Переброска денег через офшорные счета была детской игрой по сравнению с обеспечением безопасности Шарлотты. Полиция шла по следу до Каймановых островов, прежде чем сдалась. Из этих денег Антония заплатила «Сью и Сэмми», а остальные положила на счет Шарлотты. Она получит их по окончании университета, и они станут для нее прекрасным подспорьем.
Нет, в общем и целом операция прошла достаточно успешно. В конце концов она вернет себе Шарлотту. Бен и его американская сука поймут, что не имели права вмешиваться, как это уже поняли Роберт и Ники.

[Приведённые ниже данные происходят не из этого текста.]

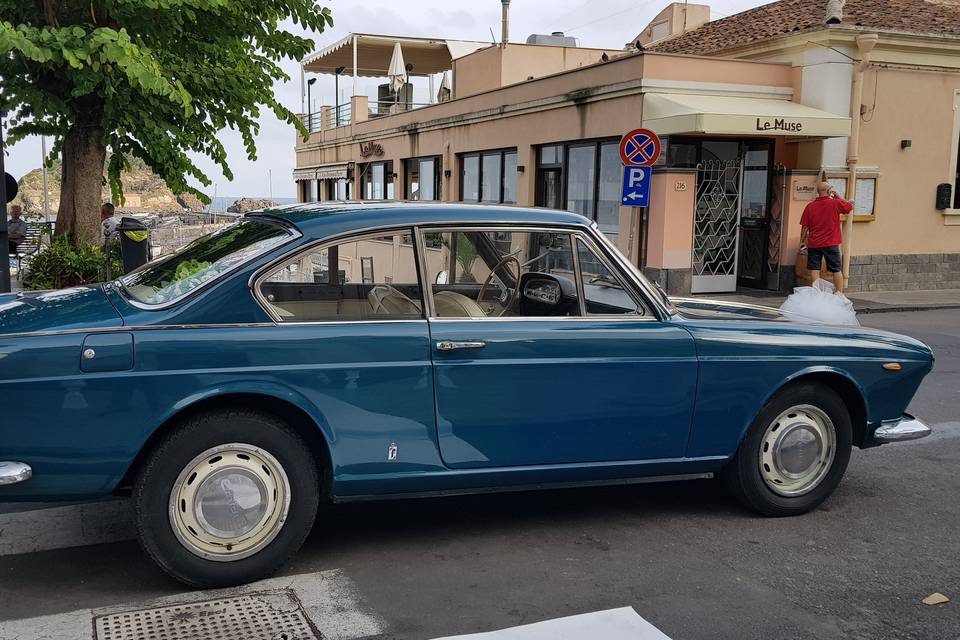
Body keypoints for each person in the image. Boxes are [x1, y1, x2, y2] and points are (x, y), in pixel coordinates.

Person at [800, 182, 854, 294]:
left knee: (815, 269)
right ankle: (839, 293)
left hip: (814, 243)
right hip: (831, 243)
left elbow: (804, 227)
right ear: (829, 191)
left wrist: (802, 241)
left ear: (818, 192)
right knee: (836, 270)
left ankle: (817, 293)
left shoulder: (810, 206)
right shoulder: (835, 203)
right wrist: (838, 195)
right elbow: (849, 207)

Просто возмутительно, у скольких людей эта шлюшка сумела вызвать симпатию и любовь. Например, — не говоря уже о Роберте, — у Триш, которой следовало соображать получше, и у неизвестной Рени Брукс. Антония до сих пор помнила два письма, в которых сквозило гораздо больше доверия и нежности, чем заслуживала Ники. Именно эта симпатия, а не жестокость анонимной грязи заставила Антонию сказать всем, что она сжигает письма, не читая. Она не могла допустить, чтобы Ники каким-то образом узнала, что ей пишет некая Рени Брукс. Она этого не заслуживала. И не должна была получить этого письма. Рени Писала:
Дорогая миссис Уэблок,
Я очень сочувствую вам в связи с исчезновением вашей дочери. Я бы очень желала вам чем-нибудь помочь. Я уверена, что Николетта этого не делала. Понимаете, она довольно долго жила в нашей семье как приемная дочь и всегда была хорошим и добрым ребенком. Я уверена, что она не совершала того, о чем пишут в газетах. У меня нет вашего точного адреса, но я надеюсь, что на почте разберутся, как доставить вам это письмо. И я надеюсь, что с маленькой Шарлоттой все будет хорошо. Я молюсь об этом. Я уверена, что Николетта этого не делала. Она была хорошим ребенком. Я всегда ее любила.
Искренне ваша,
Рени Брукс.
Какая горчайшая ирония заключается в том, что такую ленивую, вероломную шлюшку, как Ники, окружали забота и преданность, тогда как у Антонии все было совсем иначе.
До сих пор бывают минуты, когда она по прошествии стольких лет ощущает отголоски прежнего ужаса. Она и теперь слышит тот жуткий голос и чувствует боль. Она поставила бокал, чтобы, массируя руки, прогнать боль.
Синяки на ее руках были неизменно скрыты под рукавами платьев, и она никому не осмеливалась рассказать ни о них, ни о том, откуда они взялись. Если бы их увидела ее мать, она прекратила бы все это, но она уехала лечиться. Уехала в больницу. А та женщина приехала, чтобы превратить жизнь Антонии в ад.
— Делай, что тебе говорят. Ты знаешь, что случится, если ты не сделаешь, как я говорю.
Она знала. И страдала. Но в конце концов это закончилось.
Антония видела себя, тоненькую, маленькую, светловолосую девочку с яркими глазами и лицом, которое казалось жестким и холодным, как стекло, в тот день, когда эта женщина навсегда покинула их дом.
Тогда она испытала не облегчение и даже не счастье, а торжество. С того момента она поняла, что всегда сможет победить, если окажется достаточно сильной и проявит достаточно упорства. Она стояла там, на холодном ветру, сжав кулаки и стиснув зубы, и мысленно давала себе клятву, что никто, обидевший ее, не уйдет от наказания. Никто. Никогда.